以上の作業を複数の剪断補強筋12の各々に対して行なう。
【0047】
<打設工程>
上記のように各剪断補強筋12を周方向プレストレス導入装置2にて緊張させた状態で、コンクリート10を打設する。コンクリート打設用の型枠としては、通常程度の剛性があればよく、一般的な堰板にて構成することができる。したがって、型枠の施工が煩雑化することはない。
【0048】
<反力受け撤去工程>
コンクリート10が硬化した後、反力受け部材3を鉛直上方に引き抜いて撤去する。これによって、反力受け跡13が形成されるとともに、当接軸24が反力受け跡13に臨む。ひいては、押し軸21の内端部が解放されて、上記剪断補強筋12の緊張力に対する反力が解除される。これによって、コンクリート10に周方向プレストレスを導入できる。この結果、鉄筋コンクリート体1の曲げ耐力及び剪断耐力を向上できる。さらに、周方向プレストレス導入装置2は鉄筋コンクリート体1の内側部から剪断補強筋12を緊張させるものであるから、コンクリート10の打設面は通常のRC構造の打設面と変わらず、打設面に緊張用のボルト孔等の余計な孔が出来ることもない。
【0049】
次に、本発明の他の実施形態を説明する。以下の実施形態において既述の形態と重複する構成に関しては、図面に同一符号を付して説明を省略する。
<充填工程>
図9に示すように、反力受け部材3の撤去工程の後、撤去によって形成された空洞13を充填剤で埋めてもよい。充填剤としては、モルタルを用いることができる。したがって、この場合、充填剤によって反力受け跡14が構成される。押し軸21の内端部は、当接軸24を介して充填剤からなる反力受け跡14に臨む。
【0050】
本発明は、上記実施形態に限定されるものではなく、発明の趣旨の範囲内で種々の改変をなすことができる。
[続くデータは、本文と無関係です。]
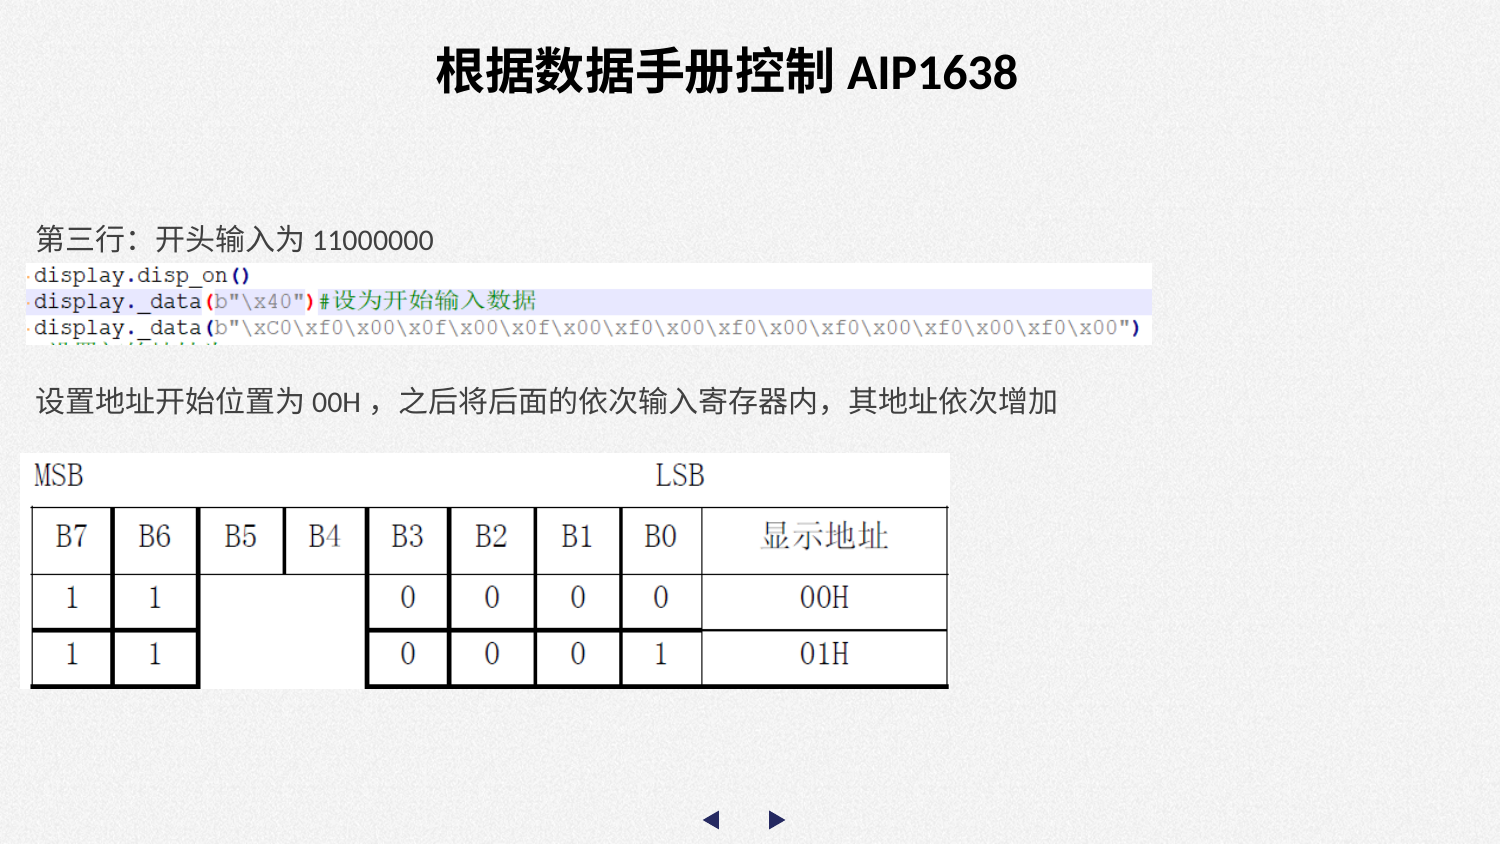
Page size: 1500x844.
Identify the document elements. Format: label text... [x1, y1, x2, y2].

例えば、当接部が、押し軸の内端部に内外方向へ移動可能に設けられ、反力受け部材に当たっていてもよい。この当接部をナットによって押し軸の内端側へ押し動かすことで、押し部材を伸長させることにしてもよい。
周方向プレストレス導入装置2の押し部材20の数は、4つに限られず、2つ又は3つでもよく、5つ以上でもよい。
押し部材20の外端部が、剪断補強筋12の折曲部12cにではなく直線部12aに当接していてもよい。
押し部材20の当接部とナットが一体になっていてもよい。
押し部材20が伸縮ロッドを含んでいてもよい。
押し軸21の内端部が直接的に反力受け部材3に当たるようにしてもよい。したがって、押し軸21の内端部が直接的に反力受け跡13,14に臨むようにしてもよく、当接軸24を省略してもよい。
複数の押し部材20の内端部が互いに1つの保持部材にて保持されていてもよい。保持部材30,40が一体になっていてもよい。
鉄筋コンクリート体1は、鉄筋コンクリート構造物の柱に限られず、梁であってもよい。鉄筋コンクリート体1の断面形状ひいては剪断補強筋12の断面形状は、四角形に限られず、円形、その他の形状であってもよい。本発明の周方向プレストレス導入装置によれば、鉄筋コンクリート体の種々の断面形状に柔軟に対応することができる。